The dove is mainly frugivorous, foraging on the forest floor for fallen fruits, seeds, and occasionally insects and other invertebrates. It is known to forage under nesting colonies of metallic starlings, feeding on the seeds in the starlings' droppings. Foraging sometimes occurs in short shrubs, but has not been observed high in the trees. It is known to eat soil.

=== Breeding ===
Male Stephan's emerald doves use several displays in the process of courtship. One display is used to attract females and is performed on a perch. It involves lowering the head and breast, while simultaneously raising the lower abdomen and tail to an angle of around 60°, before lowering them while slightly raising the wings. No sound is made while bowing and the tail is not fanned out. These bows are performed continuously and rhythmically in bursts of up to nine bows, with the male ceasing his display as soon as a female arrives. The display is highly noticeable in the wild, especially the rhythmic swinging of the body. If the male successfully attracts a female, she will perch besides him, following which he performs the bowing display. The bowing display involves the male facing the female with his head and neck tilted towards her. He keeps his wings close to the body and tail closed, while rapidly bobbing his head up and down, finishing in an erect posture. Captive females have occasionally been seen bobbing in response, but the occurrence of this behaviour in the wild is unconfirmed. Copulation takes place after the bowing display is finished; after copulating, males preen females and the two engage in billing.

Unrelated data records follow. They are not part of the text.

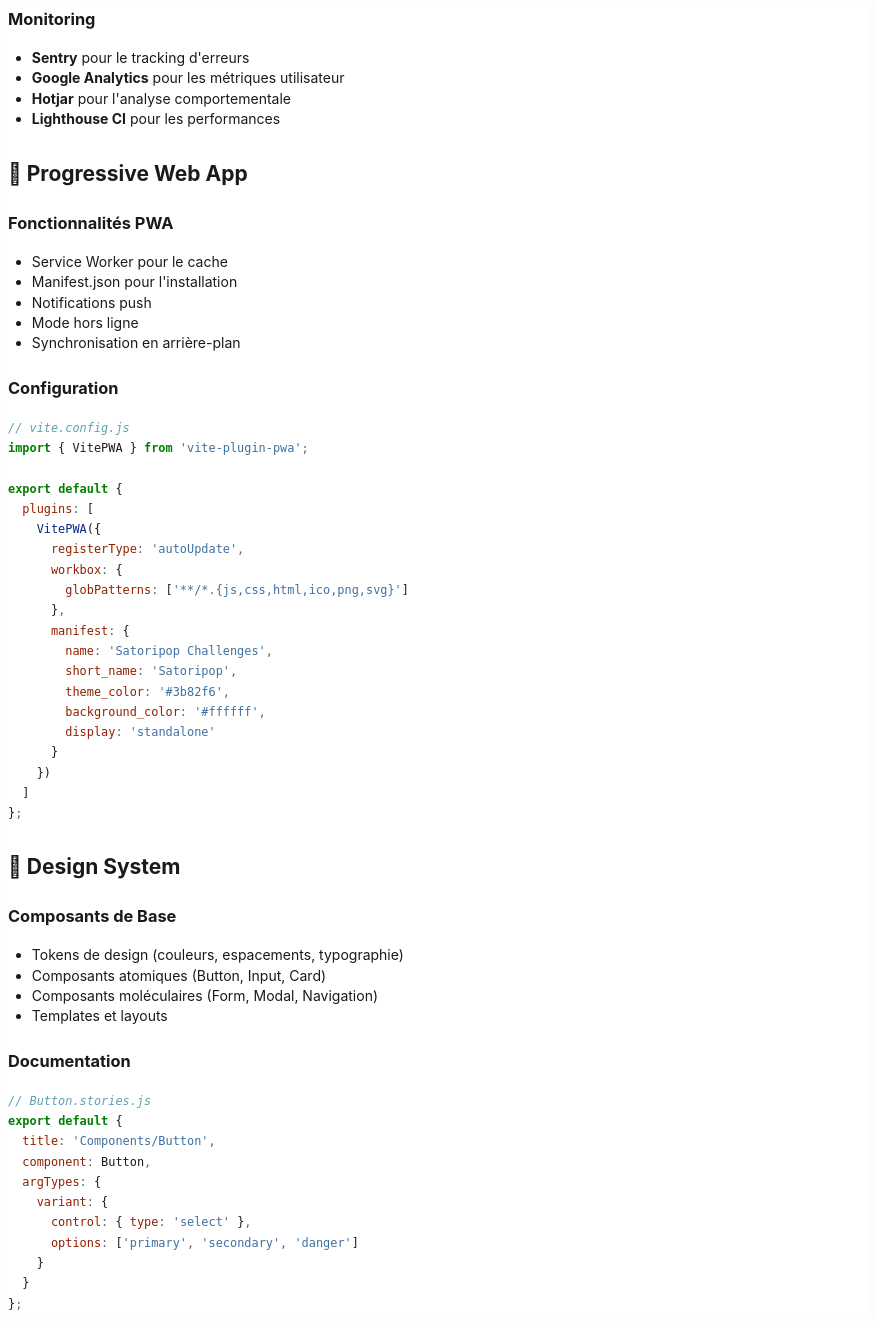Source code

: ### **Monitoring**
- **Sentry** pour le tracking d'erreurs
- **Google Analytics** pour les métriques utilisateur
- **Hotjar** pour l'analyse comportementale
- **Lighthouse CI** pour les performances

## 📱 Progressive Web App

### **Fonctionnalités PWA**
- Service Worker pour le cache
- Manifest.json pour l'installation
- Notifications push
- Mode hors ligne
- Synchronisation en arrière-plan

### **Configuration**
```javascript
// vite.config.js
import { VitePWA } from 'vite-plugin-pwa';

export default {
  plugins: [
    VitePWA({
      registerType: 'autoUpdate',
      workbox: {
        globPatterns: ['**/*.{js,css,html,ico,png,svg}']
      },
      manifest: {
        name: 'Satoripop Challenges',
        short_name: 'Satoripop',
        theme_color: '#3b82f6',
        background_color: '#ffffff',
        display: 'standalone'
      }
    })
  ]
};
```

## 🎨 Design System

### **Composants de Base**
- Tokens de design (couleurs, espacements, typographie)
- Composants atomiques (Button, Input, Card)
- Composants moléculaires (Form, Modal, Navigation)
- Templates et layouts

### **Documentation**
```javascript
// Button.stories.js
export default {
  title: 'Components/Button',
  component: Button,
  argTypes: {
    variant: {
      control: { type: 'select' },
      options: ['primary', 'secondary', 'danger']
    }
  }
};
```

In New Guinea, the breeding season last from January to May during the wet season, although one nest was found in July. The nest is a flimsy structure made of twigs resting on a pile of leaves and debris, placed on a fern or tree. It is usually built close to the ground but can be as high up as 10 m. The dove lays two cream or pale yellowish eggs.

=== Parasites ===
Stephan's emerald dove is known to parasitised by Haemoproteus alveolates and the mites Columbicola guimaraesi and Mesonyssus hirtus.

==Conservation==
Stephan's emerald is listed as being of least concern on the IUCN Red List due to its large range and stable population. The species is fairly common throughout its range and is especially common on smaller islands in the Bismarck Archipelago. Near Port Moresby, a 1982 survey found it to have a population density of four birds per ten hectares. The dove is known from protected areas including Gunung Ambang Nature Reserve in Sulawesi. It has been recorded from bird markets in Sulawesi.